¡El presidente de Colombia llega al juego cripto y esto es lo que nadie te ha contado!
Mientras por las calles de Colombia los altavoces de campaña se la rifan con promesas de seguridad y cambios sociales, millones de personas están haciendo algo distinto y en silencio: moviendo su lana con criptomonedas desde la pantalla de su cel, sin pasar ni cerca de las urnas.
El 21 de junio de 2026 se jugará la película con la elección presidencial en Colombia. El abogado derechista Abelardo de la Espriella, que sacó casi el 44% de los votos en la primera vuelta, se va a medir contra el senador izquierdista Iván Cepeda, que consiguió casi el 41%. La cosa está súper peleada.
Pero mientras los candidatos se lanzan sus discursos, Colombia está viviendo una transformación económica que nadie ve en la tele. Resulta que el país es ya el quinto mercado más grande de bitcoin y otras criptos en América Latina. Y ojo, esto ya no es cosa solo de geeks o expertos en tecnología, mucha banda común y corriente está usando estas redes descentralizadas para manejar su dinero.
Entre julio de 2024 y junio de 2025, en Colombia se movieron como 44 mil millones de dólares en criptotransacciones, ¡una locura! Cerca de seis millones de personas (casi la octava parte de la población) usan estas plataformas para cuidar su dinero, hacer inversiones, mandar feria a la familia en el extranjero o pagar cosillas, según la Cámara Colombiana de Comercio Electrónico.

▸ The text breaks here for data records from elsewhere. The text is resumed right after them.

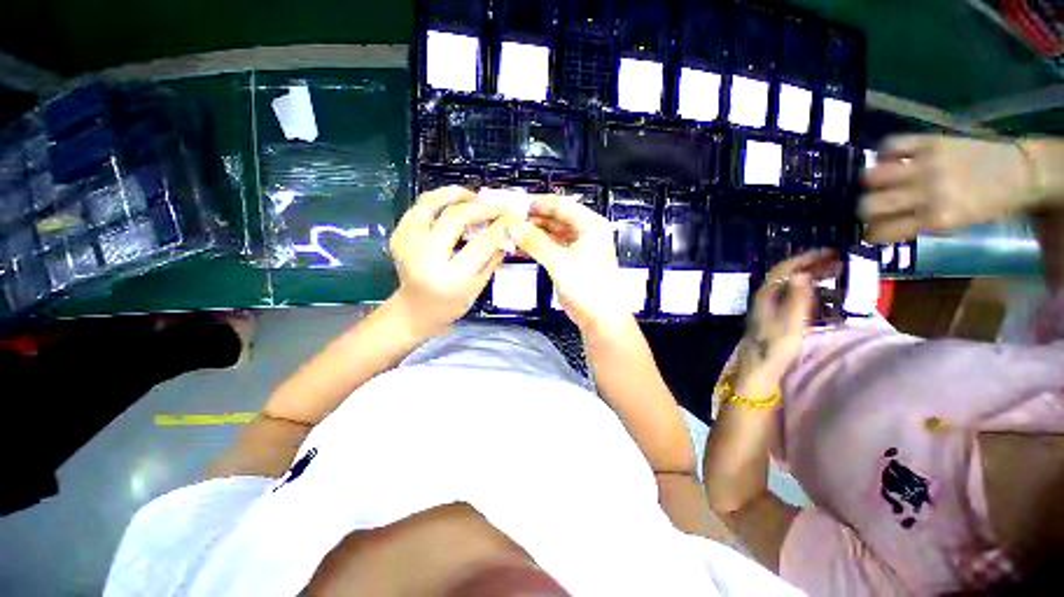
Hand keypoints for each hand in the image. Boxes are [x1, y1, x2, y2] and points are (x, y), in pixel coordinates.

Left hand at [388, 186, 506, 335]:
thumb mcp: (477, 288)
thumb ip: (492, 261)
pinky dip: (438, 201)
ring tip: (474, 196)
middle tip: (496, 204)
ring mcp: (407, 243)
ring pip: (431, 202)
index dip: (500, 226)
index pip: (481, 244)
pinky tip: (452, 204)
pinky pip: (419, 207)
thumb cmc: (449, 306)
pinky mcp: (399, 236)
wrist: (413, 311)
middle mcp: (426, 257)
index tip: (513, 215)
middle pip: (455, 217)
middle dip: (480, 206)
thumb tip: (508, 234)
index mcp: (450, 277)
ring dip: (455, 194)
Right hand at [508, 194, 630, 333]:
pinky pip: (550, 247)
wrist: (599, 317)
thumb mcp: (560, 262)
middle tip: (509, 220)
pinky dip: (535, 247)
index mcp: (591, 225)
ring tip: (511, 234)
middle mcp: (585, 232)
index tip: (515, 204)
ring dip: (532, 233)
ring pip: (550, 233)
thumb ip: (536, 242)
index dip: (537, 203)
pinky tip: (520, 247)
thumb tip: (514, 226)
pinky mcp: (569, 260)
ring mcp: (577, 247)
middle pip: (554, 218)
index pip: (561, 205)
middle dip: (531, 219)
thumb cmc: (589, 288)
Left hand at [735, 250, 834, 395]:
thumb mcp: (790, 322)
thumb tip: (802, 273)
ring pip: (793, 286)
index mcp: (766, 295)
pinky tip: (824, 297)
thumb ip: (797, 297)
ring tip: (836, 275)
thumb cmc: (775, 347)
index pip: (785, 268)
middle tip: (839, 262)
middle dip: (813, 266)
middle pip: (789, 275)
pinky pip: (794, 299)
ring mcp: (770, 308)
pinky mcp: (776, 318)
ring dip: (813, 279)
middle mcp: (766, 298)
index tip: (831, 252)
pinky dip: (810, 293)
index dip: (807, 258)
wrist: (760, 370)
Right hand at [861, 135, 1041, 242]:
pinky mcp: (931, 142)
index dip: (868, 234)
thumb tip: (882, 226)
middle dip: (862, 210)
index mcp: (935, 218)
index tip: (868, 232)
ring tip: (878, 183)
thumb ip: (917, 224)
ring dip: (870, 183)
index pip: (881, 231)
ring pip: (873, 176)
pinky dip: (885, 151)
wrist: (1020, 173)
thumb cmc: (987, 205)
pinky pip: (892, 144)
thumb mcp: (954, 224)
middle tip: (869, 209)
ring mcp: (928, 165)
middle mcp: (926, 193)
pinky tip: (891, 158)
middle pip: (869, 205)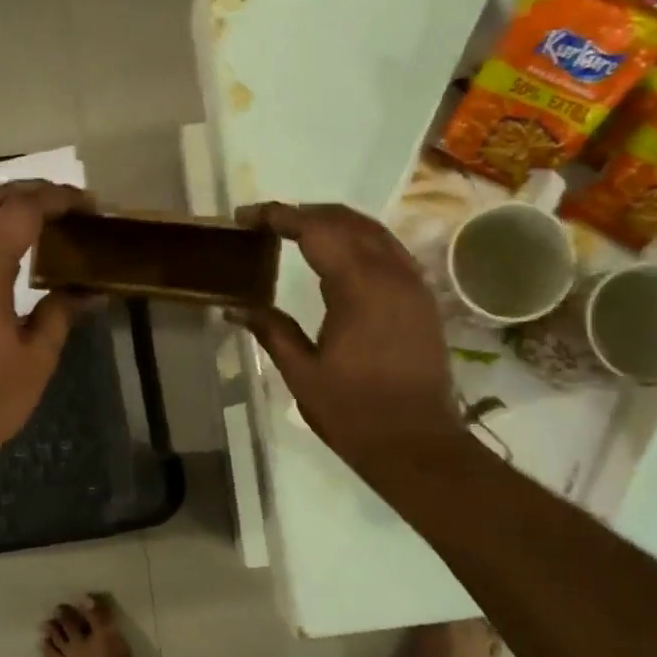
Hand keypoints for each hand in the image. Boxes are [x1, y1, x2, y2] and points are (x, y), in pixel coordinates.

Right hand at [228, 202, 470, 482]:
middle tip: (268, 223)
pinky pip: (390, 251)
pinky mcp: (422, 300)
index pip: (316, 230)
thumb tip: (234, 306)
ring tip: (299, 232)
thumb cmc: (353, 412)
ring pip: (374, 232)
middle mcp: (391, 274)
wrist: (416, 443)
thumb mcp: (302, 373)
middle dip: (306, 213)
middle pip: (347, 221)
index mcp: (359, 287)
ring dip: (335, 223)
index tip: (247, 217)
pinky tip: (340, 258)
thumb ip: (270, 330)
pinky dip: (360, 242)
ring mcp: (413, 284)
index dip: (280, 216)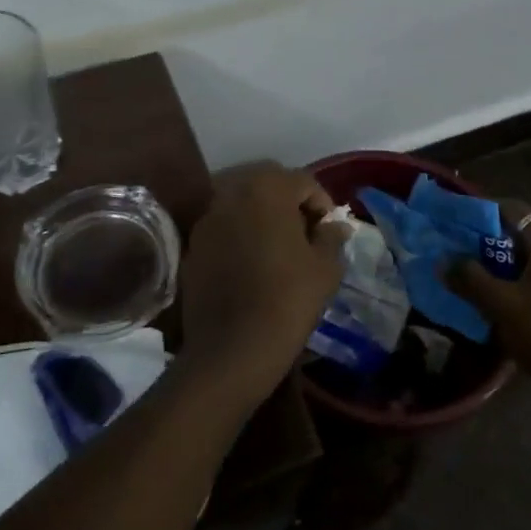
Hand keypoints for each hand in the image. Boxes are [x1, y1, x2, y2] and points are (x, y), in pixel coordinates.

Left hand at [178, 163, 349, 407]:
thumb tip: (336, 226)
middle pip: (269, 184)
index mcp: (268, 189)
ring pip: (242, 203)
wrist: (232, 348)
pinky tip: (251, 262)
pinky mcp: (194, 243)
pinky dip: (240, 234)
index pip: (303, 181)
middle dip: (290, 201)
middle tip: (305, 233)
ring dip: (262, 215)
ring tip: (278, 247)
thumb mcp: (325, 268)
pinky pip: (224, 226)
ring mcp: (208, 217)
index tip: (329, 231)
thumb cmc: (288, 300)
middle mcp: (233, 192)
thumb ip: (331, 238)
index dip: (322, 203)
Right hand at [448, 204, 530, 414]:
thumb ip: (470, 279)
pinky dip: (521, 291)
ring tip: (476, 285)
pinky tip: (503, 313)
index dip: (487, 210)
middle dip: (491, 245)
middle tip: (461, 256)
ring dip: (504, 271)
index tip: (460, 221)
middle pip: (524, 239)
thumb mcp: (501, 306)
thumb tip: (444, 262)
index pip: (517, 210)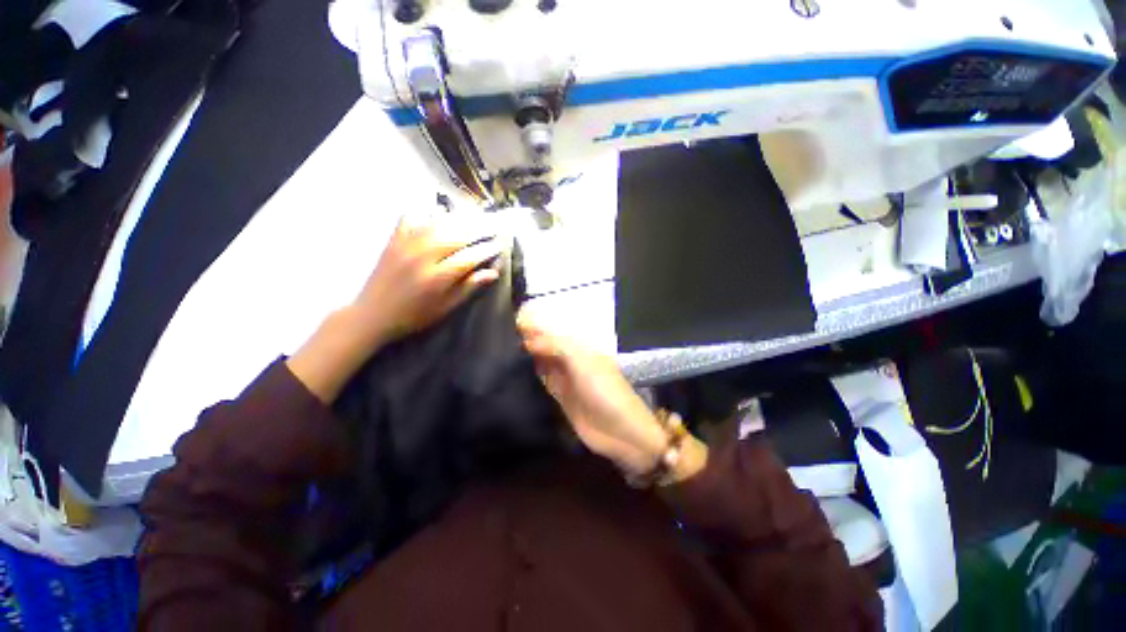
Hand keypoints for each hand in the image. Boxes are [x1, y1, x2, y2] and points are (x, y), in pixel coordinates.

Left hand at [288, 211, 502, 402]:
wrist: (373, 314)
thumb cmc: (414, 316)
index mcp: (438, 277)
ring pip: (439, 223)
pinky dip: (427, 213)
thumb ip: (468, 288)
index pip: (470, 256)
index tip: (501, 243)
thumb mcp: (446, 308)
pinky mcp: (394, 239)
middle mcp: (423, 256)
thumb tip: (492, 272)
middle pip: (457, 235)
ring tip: (475, 217)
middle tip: (494, 225)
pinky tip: (438, 213)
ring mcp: (406, 244)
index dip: (488, 249)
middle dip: (479, 229)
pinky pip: (412, 218)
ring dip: (460, 219)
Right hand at [517, 305, 705, 480]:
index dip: (535, 324)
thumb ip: (555, 346)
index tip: (510, 319)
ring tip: (500, 348)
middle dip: (528, 337)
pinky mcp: (560, 397)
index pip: (554, 330)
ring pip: (543, 361)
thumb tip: (527, 338)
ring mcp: (565, 378)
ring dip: (527, 354)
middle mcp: (571, 359)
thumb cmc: (604, 390)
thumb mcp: (581, 361)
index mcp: (580, 346)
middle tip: (500, 334)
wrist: (620, 431)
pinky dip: (530, 373)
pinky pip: (542, 380)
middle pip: (547, 344)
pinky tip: (513, 370)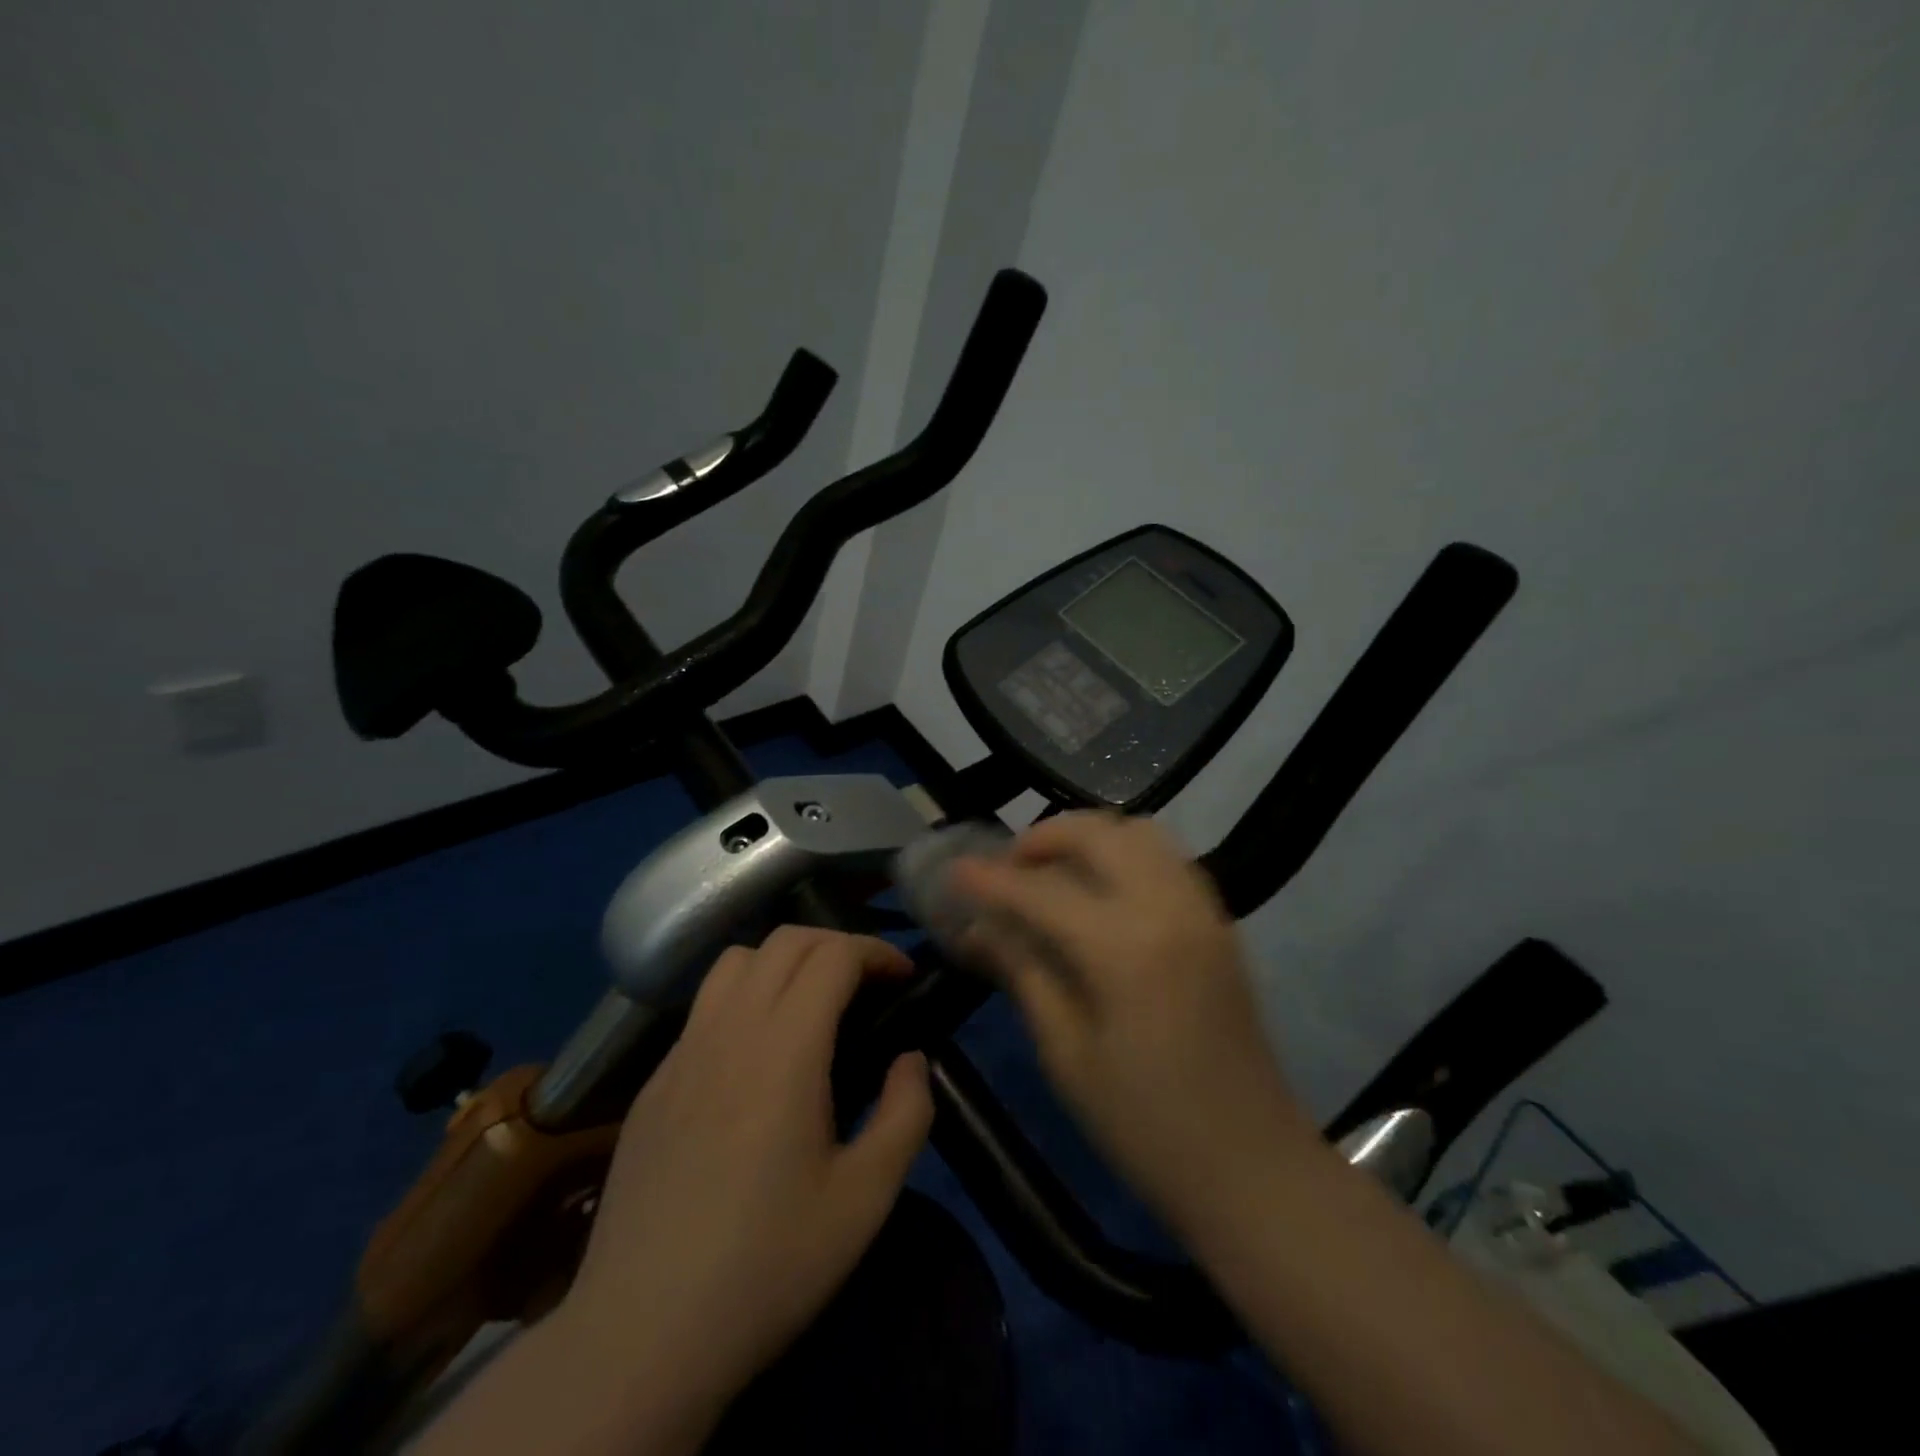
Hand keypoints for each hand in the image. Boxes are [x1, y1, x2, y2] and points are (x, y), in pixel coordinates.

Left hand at [559, 926, 933, 1422]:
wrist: (642, 1335)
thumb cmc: (767, 1265)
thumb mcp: (865, 1200)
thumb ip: (906, 1114)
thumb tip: (910, 1059)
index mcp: (784, 1052)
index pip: (831, 955)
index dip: (875, 951)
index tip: (903, 976)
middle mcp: (729, 1031)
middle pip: (785, 941)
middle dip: (837, 944)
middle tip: (869, 984)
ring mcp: (682, 1053)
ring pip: (736, 961)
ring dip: (785, 960)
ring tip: (812, 1002)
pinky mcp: (653, 1082)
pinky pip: (704, 1006)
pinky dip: (744, 995)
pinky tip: (757, 1053)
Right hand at [948, 812, 1314, 1235]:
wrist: (1253, 1167)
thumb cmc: (1146, 1127)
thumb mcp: (1067, 1055)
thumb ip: (1024, 974)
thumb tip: (980, 928)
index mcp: (1125, 948)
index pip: (1041, 891)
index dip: (990, 880)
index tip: (954, 871)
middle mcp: (1168, 908)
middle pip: (1098, 834)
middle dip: (1044, 837)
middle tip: (1008, 868)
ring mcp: (1201, 910)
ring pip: (1139, 833)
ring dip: (1088, 838)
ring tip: (1052, 872)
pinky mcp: (1219, 923)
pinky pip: (1167, 858)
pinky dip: (1125, 854)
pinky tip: (1101, 891)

Este boom de las criptos muestra algo curioso: la gente, cuando va a votar, busca estabilidad porque la economía está medio fregada, con mucha deuda y déficit fiscal; pero en su día a día, prefieren meter su lana en bitcoin o en USDT, la stablecoin más tranqui, para no depender tanto de los bancos o del gobierno. Es una manera de poner su dinerito a salvo fuera de los circuitos tradicionales.
Ahora bien, aunque la mayoría piensa que sus movidas en criptos son invisibles, la DIAN está al tiro desde 2021, siguiendo cada paso con su «información exógena»: revisan todo desde bancos, notarías y empresas para cazar cualquier movimiento sospechoso. Este año, la cosa se puso más seria con una nueva resolución que obliga a las casas de cambio a reportar quiénes son y qué hacen sus clientes.
Para la banda que cambia criptos a pesos y viceversa usando sus cuentas personales, esto significa que dejan un rastro clarito. Si mueves mucha feria, aunque no hayas ganado nada, podrías tener que declarar y pagar impuestos. Y si te avientas el tiro de no reportar o declaras mal, las multas pueden doler más que el impuesto que debes.
Eso sí, hay bronca con la regulación porque mientras la DIAN se pone más estricta, el Congreso sigue sin aprobar leyes que protejan de verdad a los usuarios de posibles fraudes o quiebras. Eso deja a mucha gente en el limbo: por un lado, estas criptos son una opción rápida y libre para familias o comerciantes; por otro, el gobierno quiere controlar la plata, sobre todo en tiempos de crisis económica.
Cuando el nuevo presidente tome posesión el 7 de agosto de 2026, no podrá ignorar ese megamercado que mueve más de 44 mil millones de dólares al año. Si decide apretar mucho con los impuestos solo para resolver el déficit, lo que va a pasar es que mucha banda se irá a plataformas extranjeras o al mercado negro digital, y el gobierno perderá control otra vez.
El verdadero reto para el próximo jefe del país será entender que las criptos ya son parte del juego financiero de millones y que, más que reglas para cazarlos, hay que darles protección y reglas claras que les den confianza a todos.